Nicholas Brett Delaney doesn’t have a medical degree. However, that didn’t stop him from pretending to be a doctor at two facilities in Brisbane from May to December 2016, the Australian Associated Press reports.
The 25-year-old stole security credentials for Lady Cilento Children’s Hospital and the Ronald McDonald House, allowing him to become the surgeon he wasn’t licensed to be.
According to his lawyer, Nicholas Hanly, the scheme began after Delaney lost his job as an orderly at a nearby hospital in the Brisbane suburb of Sunnybank. The attorney said Delaney’s goal wasn’t to work with patients or to perform medical procedures, but instead to “make friends.”
“The reason Mr Delaney went to the hospital pretending to be a doctor was to make friends,” Hanley told Brisbane Magistrates Court on Monday. He said his client never interacted with patients or tampered with any medication.
Hanly explained “the plot thickened” when Delany met a romantic interest on the gay dating app Grindr. During his exchanges with the man, Delaney referred to himself as “Dr Nick Delaney.”
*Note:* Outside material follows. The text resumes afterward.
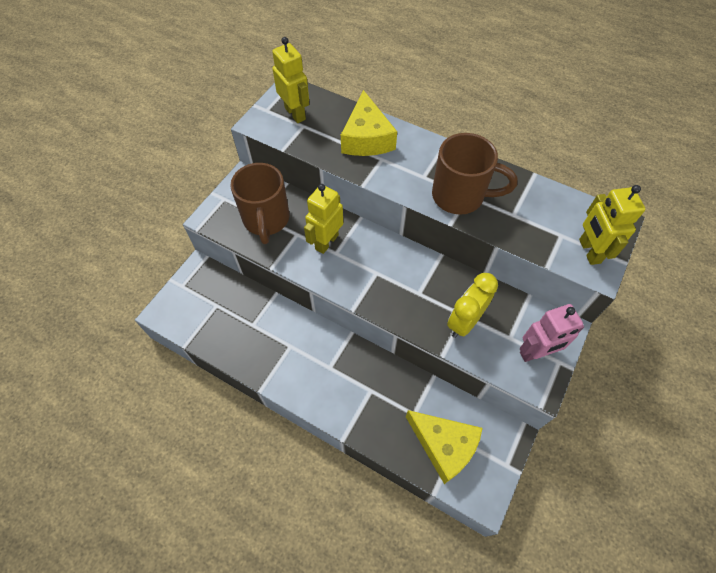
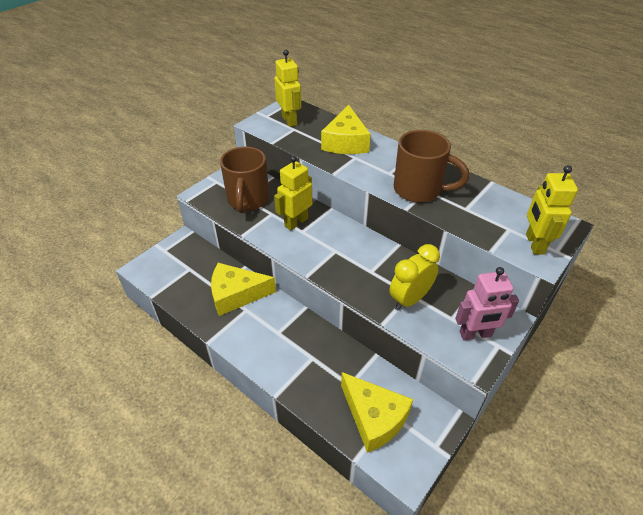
camera: 10 degrees right, 15 degrees down
none -> yellow cheese [211,263,276,316]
But there was just one problem – Delaney’s romantic interest said he was a security officer at Lady Cliento Children’s Hospital, one of the two facilities where the 25-year-old was running his scam.
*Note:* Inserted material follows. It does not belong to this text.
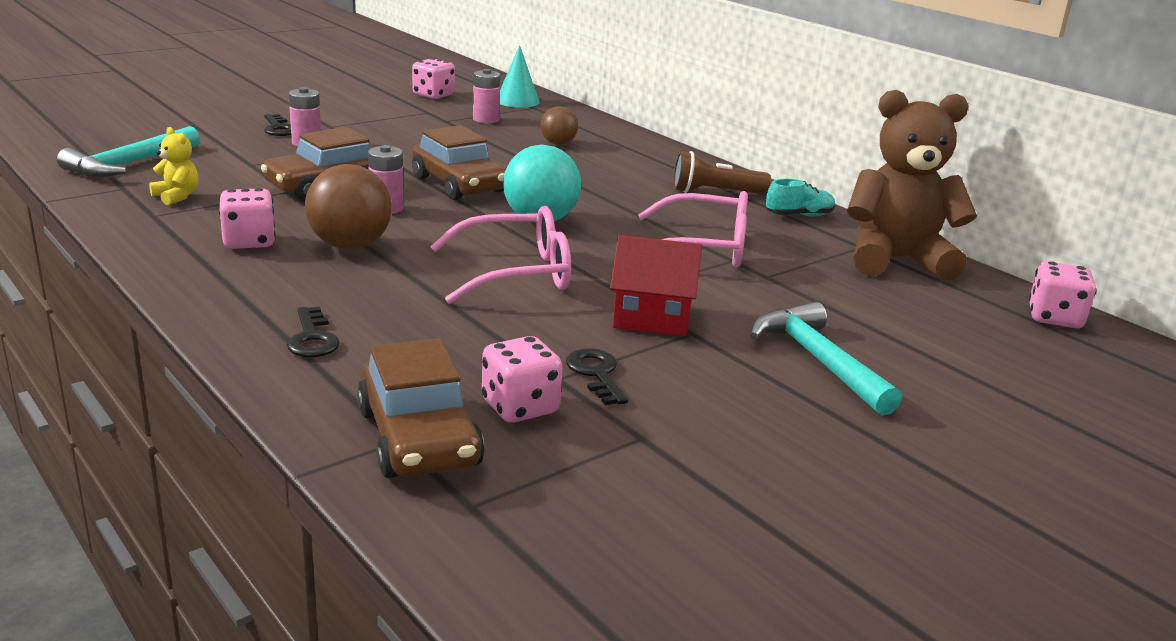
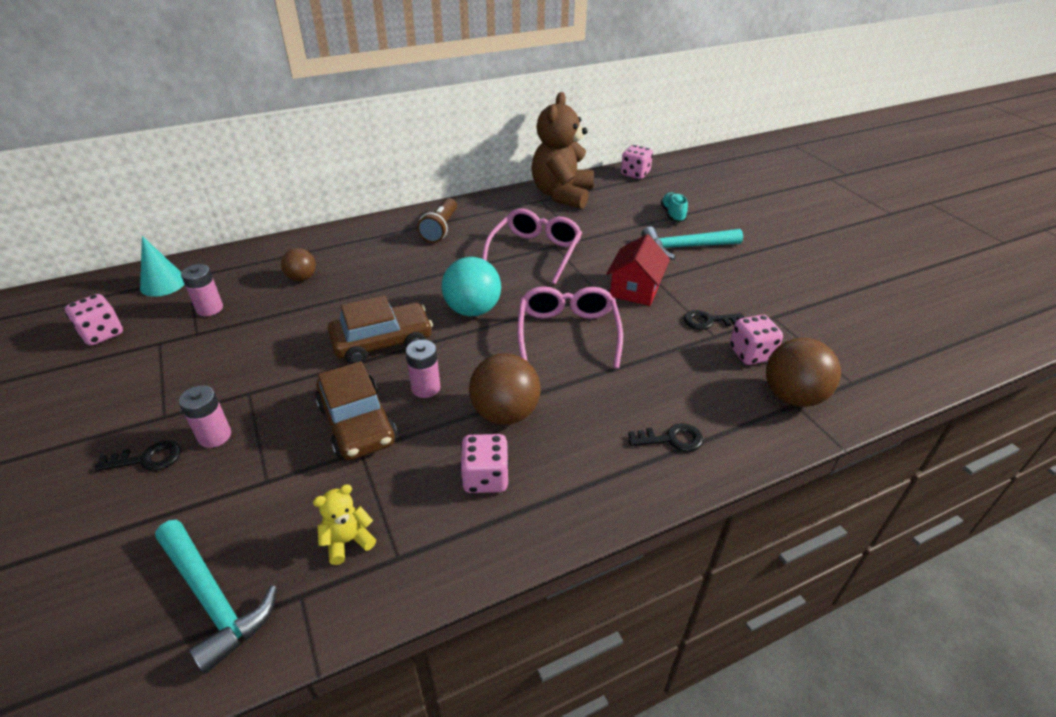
camera: 75 degrees left, 15 degrees up
brown car [357,338,485,478] -> brown ball [766,338,841,407]
turquoise shoe [766,179,835,216] -> turquoise shoe moved to [661,192,688,222]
“Mr Delaney felt as though he needed to keep up the ruse as they continued, for the entire period of the offending, a casual relationship,” Hanly said of his client. That ruse fell apart when Delaney asked the security guard to help him renew his security credentials, prompting inquiries to be made.
Delaney, who suffers from a mild intellectual impairment, pleaded guilty on Monday to one charge of fraud and one of entering a premises and committing an indictable offense. He was handed an AUD$3,000 (US$2,428) fine but no conviction was recorded.
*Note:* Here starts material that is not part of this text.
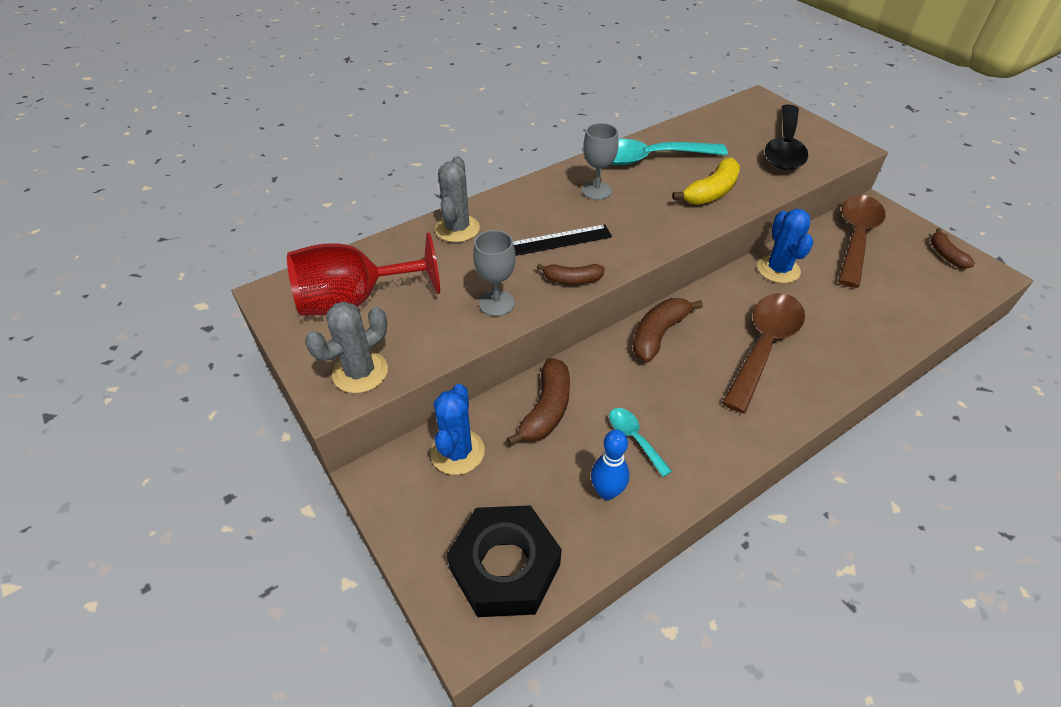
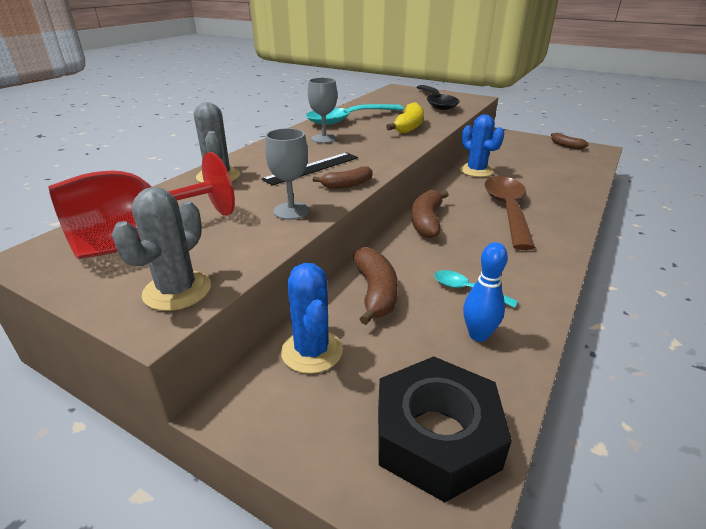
camera: 25 degrees left, 15 degrees down
brown spoon [838,195,886,288] -> none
Magistrate Barry Cosgrove made clear during his Monday ruling that Delaney would have likely been sent to jail if he had attempted to treat patients.
Delaney had previously pleaded guilty to attempted fraud and two counts of entering a premises with intent in December. However, Magistrate Stuart Shearer adjourned the matter for sentencing on January 29, urging the defendant to seek legal representation in the meantime, according to the Brisbane Times.